**EXTRAIT À LIRE**
◆ ◆ ◆ ◆ ◆ ◆ ◆
En 2010, le poids des 388 plus grosses fortunes égalait celui des richesses cumulées de la moitié de la population mondiale. En 2016, 62 êtres humains les plus riches possèdent autant que la moitié la plus pauvre de la planète, soit 3,6 milliards d’individus.

À cette réalité économique désespérée s'ajoute l'accélération du changement climatique, provoqué par l'émission croissante des gaz à effets de serre. Les climatologues indiquent que la concentration atmosphérique en dioxyde de carbone, qui avait augmenté de 180 à 300 parties par million (ppm) au cours des 650.000 dernières années, est passée de 280 ppm à la veille de l'ère industrielle à 400 en 2013. La concentration atmosphérique en méthane et en oxyde d'azote, les deux autres principaux gaz à effet de serre, présente les mêmes caractéristiques de croissance. 

Lors du sommet de Copenhague sur le changement climatique, en décembre 2009, l'Union européenne a proposé que l'ensemble des pays limitent la hausse de la température à 2°C. Une hausse de 3,5°C nous ramènerait à la température qui régnait sur Terre au Pliocène, il y a plusieurs millions d'années, ce qui aurait des conséquences dévastatrices sur l'écosystème et l'humanité.
◆ ◆ ◆ ◆ ◆ ◆ ◆
[Enregistrements]
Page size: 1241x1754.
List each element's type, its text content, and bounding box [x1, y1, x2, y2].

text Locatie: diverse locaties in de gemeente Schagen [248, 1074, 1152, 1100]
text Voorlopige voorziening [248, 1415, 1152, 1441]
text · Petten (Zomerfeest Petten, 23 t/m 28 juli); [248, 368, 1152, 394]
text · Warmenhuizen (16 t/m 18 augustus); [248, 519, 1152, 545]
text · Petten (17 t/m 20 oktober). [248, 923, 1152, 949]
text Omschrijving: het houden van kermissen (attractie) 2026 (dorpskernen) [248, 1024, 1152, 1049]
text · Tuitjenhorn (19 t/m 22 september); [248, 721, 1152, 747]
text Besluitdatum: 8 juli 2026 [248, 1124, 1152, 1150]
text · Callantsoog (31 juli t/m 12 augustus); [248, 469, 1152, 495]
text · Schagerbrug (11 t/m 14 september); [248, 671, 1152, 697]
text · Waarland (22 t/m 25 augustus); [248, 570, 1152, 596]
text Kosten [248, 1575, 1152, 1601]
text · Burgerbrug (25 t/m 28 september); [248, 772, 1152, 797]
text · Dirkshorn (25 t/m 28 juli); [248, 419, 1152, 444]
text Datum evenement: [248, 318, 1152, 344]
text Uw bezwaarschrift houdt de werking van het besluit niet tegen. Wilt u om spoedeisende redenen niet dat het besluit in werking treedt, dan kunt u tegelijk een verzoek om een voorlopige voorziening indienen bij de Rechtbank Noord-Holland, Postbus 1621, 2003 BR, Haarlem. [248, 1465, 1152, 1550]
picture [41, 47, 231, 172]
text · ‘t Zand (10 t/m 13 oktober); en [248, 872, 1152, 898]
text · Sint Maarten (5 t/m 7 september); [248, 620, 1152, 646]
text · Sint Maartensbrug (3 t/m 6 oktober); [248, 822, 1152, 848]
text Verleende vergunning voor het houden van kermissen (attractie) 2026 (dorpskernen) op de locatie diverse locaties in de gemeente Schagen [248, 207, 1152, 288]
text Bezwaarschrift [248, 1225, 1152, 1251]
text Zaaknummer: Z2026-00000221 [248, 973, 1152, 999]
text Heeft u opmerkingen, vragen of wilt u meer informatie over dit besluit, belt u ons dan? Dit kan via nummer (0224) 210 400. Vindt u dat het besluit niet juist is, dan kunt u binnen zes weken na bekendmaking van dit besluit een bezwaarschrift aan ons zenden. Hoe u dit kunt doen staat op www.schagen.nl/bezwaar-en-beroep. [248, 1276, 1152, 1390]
◆ ◆ ◆ ◆ ◆ ◆ ◆
**CONSIGNES À SUIVRE**
A – Reformulez plus brièvement le paragraphe de l'extrait qui commence par « Lors du sommet de Copenhague », en conservant ses faits principaux.
B – Citez le passage de l'extrait allant de « À cette réalité » à « caractéristiques de croissance. ».

**RÉPONSES ATTENDUES**
A – Au sommet de Copenhague sur le changement climatique, en décembre 2009, l'Union européenne a proposé que tous les pays limitent la hausse de la température à 2 °C. Une hausse de 3,5 °C ramènerait la Terre à la température du Pliocène, il y a plusieurs millions d'années, avec des conséquences dévastatrices pour l'écosystème et l'humanité.

B –
À cette réalité économique désespérée s'ajoute l'accélération du changement climatique, provoqué par l'émission croissante des gaz à effets de serre. Les climatologues indiquent que la concentration atmosphérique en dioxyde de carbone, qui avait augmenté de 180 à 300 parties par million (ppm) au cours des 650.000 dernières années, est passée de 280 ppm à la veille de l'ère industrielle à 400 en 2013. La concentration atmosphérique en méthane et en oxyde d'azote, les deux autres principaux gaz à effet de serre, présente les mêmes caractéristiques de croissance.